Committee of privileges
The committee of privileges looks into any complaint alleging breaches of parliamentary privilege. Chaired by Speaker of Parliament Tan Chuan-Jin, the committee consisted of seven other members:
Chen Show Mao
Grace Fu
Indranee Rajah
Maliki Osman
Seah Kian Peng
K. Shanmugam
Edwin Tong

Estimates committee
The estimates committee examines the Government's budget and reports what economies, improvements in organisation, efficiency or administrative reforms consistent with the policy underlying the estimates, may be effected and suggests the form in which the estimates shall be presented to Parliament.
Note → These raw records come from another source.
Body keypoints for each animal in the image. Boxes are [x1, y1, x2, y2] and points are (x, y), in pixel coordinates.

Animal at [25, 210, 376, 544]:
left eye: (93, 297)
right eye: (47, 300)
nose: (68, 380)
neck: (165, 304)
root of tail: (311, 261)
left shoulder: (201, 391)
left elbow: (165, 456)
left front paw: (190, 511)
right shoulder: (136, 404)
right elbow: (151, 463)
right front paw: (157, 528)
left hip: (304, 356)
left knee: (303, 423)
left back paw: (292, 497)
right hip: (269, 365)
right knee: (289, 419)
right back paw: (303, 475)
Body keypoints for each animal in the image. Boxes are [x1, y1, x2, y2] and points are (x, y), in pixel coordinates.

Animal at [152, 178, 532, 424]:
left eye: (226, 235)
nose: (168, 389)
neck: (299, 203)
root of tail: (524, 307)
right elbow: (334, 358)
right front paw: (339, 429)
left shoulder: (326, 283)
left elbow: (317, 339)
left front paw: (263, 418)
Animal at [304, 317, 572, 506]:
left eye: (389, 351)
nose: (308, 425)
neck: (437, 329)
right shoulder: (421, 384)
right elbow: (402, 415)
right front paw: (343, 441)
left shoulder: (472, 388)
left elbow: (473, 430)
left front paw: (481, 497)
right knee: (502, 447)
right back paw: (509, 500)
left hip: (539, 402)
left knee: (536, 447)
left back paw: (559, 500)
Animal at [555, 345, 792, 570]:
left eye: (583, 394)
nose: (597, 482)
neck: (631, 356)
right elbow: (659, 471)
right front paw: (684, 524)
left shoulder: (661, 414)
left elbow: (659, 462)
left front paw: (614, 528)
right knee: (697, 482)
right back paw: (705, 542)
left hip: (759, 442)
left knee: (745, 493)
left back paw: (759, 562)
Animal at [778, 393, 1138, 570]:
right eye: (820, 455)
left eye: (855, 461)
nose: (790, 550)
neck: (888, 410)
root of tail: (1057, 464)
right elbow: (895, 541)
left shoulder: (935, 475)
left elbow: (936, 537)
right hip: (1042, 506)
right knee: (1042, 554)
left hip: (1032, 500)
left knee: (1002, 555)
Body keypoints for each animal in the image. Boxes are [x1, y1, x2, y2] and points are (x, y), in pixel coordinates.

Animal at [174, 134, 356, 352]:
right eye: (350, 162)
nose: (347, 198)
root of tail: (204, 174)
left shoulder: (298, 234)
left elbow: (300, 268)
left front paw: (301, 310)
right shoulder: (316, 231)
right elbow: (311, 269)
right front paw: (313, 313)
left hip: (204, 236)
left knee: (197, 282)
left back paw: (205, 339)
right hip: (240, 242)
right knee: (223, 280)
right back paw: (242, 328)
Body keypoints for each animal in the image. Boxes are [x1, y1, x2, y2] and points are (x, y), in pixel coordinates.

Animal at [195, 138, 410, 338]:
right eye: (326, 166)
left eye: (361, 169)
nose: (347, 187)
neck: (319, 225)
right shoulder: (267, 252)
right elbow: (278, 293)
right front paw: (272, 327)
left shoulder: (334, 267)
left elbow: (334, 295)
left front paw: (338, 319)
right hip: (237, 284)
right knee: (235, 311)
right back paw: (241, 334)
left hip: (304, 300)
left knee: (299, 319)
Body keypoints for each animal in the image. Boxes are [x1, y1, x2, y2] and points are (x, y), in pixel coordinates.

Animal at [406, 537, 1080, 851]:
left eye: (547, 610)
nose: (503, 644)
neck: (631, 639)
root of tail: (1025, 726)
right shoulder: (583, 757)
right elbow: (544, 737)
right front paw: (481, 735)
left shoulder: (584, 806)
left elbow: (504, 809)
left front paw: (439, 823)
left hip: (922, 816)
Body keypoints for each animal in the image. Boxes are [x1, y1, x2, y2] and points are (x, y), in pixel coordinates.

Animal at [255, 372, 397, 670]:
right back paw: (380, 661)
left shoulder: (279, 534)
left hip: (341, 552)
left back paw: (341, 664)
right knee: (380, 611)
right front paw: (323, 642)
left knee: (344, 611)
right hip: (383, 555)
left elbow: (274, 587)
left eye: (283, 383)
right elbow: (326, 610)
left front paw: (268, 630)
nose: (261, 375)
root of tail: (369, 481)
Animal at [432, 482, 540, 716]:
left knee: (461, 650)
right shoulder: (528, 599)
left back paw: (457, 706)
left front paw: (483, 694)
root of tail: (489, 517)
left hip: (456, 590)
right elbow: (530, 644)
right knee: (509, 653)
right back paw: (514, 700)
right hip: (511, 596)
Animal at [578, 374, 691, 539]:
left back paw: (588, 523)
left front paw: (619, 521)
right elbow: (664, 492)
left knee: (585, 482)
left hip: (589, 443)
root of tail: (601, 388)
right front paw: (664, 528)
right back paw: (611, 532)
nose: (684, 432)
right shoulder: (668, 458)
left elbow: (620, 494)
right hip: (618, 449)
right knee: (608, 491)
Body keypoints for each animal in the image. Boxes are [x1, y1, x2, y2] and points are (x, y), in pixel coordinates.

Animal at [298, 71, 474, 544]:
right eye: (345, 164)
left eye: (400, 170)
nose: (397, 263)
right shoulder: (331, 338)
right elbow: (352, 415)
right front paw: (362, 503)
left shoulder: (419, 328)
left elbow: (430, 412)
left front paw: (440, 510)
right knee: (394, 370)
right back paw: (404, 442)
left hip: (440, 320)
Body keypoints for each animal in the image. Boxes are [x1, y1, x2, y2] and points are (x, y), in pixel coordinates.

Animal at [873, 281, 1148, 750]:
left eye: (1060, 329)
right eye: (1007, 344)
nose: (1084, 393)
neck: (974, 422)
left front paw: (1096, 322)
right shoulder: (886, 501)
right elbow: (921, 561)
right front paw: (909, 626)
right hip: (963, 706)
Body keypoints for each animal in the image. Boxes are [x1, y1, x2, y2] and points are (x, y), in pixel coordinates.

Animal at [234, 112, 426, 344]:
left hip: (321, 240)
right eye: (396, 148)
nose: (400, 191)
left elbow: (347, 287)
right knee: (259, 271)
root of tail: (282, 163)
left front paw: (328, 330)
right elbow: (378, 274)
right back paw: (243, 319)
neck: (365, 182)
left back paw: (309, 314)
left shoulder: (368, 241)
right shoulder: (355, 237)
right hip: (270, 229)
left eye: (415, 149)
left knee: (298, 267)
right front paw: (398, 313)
The committee consisted of eight members:
Foo Mee Har (Chairperson)
Chia Shi-Lu
Cheng Li Hui
Darryl David
Christopher de Souza
Daniel Goh
Lee Yi Shyan
Alex Yam

House committee
The house committee looks after the comfort and convenience of Members of Parliament and advises the Speaker on these matters. Chaired by Speaker of Parliament Tan Chuan-Jin, the committee consisted of seven other members:
Amrin Amin
Gan Thiam Poh
Henry Kwek
Low Yen Ling
Faisal Manap
Sun Xueling
Yee Chia Hsing

Public accounts committee
The public accounts committee examines various accounts of the Government showing the appropriation of funds granted by Parliament to meet public expenditure, as well as other accounts laid before Parliament. The committee consisted of eight members:
Jessica Tan (Chairperson)
Ang Hin Kee
Ang Wei Neng
Liang Eng Hwa
Lim Wee Kiak
Leon Perera
Tin Pei Ling
Zainal Sapari

Public petitions committee
The public petitions committee deals with public petitions received by the House. Its function is to consider petitions referred to the Committee and to report to the House. Chaired by Speaker of Parliament Tan Chuan-Jin, the committee consisted of seven other members:
Cheryl Chan
Janil Puthucheary
Desmond Lee
Louis Ng
Denise Phua
Dennis Tan
Melvin Yong

Standing orders committee
The standing orders committee reviews the Standing Orders from time to time and recommends amendments and reports to the House on all matters relating to them. Chaired by Speaker of Parliament Tan Chuan-Jin, the committee consisted of nine other members:
Charles Chong (Deputy Speaker)
Lim Biow Chuan (Deputy Speaker)
Chan Chun Sing
Desmond Choo
Grace Fu
Joan Pereira
Png Eng Huat
Rahayu Mahzam
Patrick Tay

Government Parliamentary Committees
Mooted by then-Prime Minister Goh Chok Tong in 1987, government parliamentary committees (GPCs) are set up by the governing People's Action Party to scrutinise the legislation and programmes of the various Ministries. They also serve as an additional channel of feedback on government policies.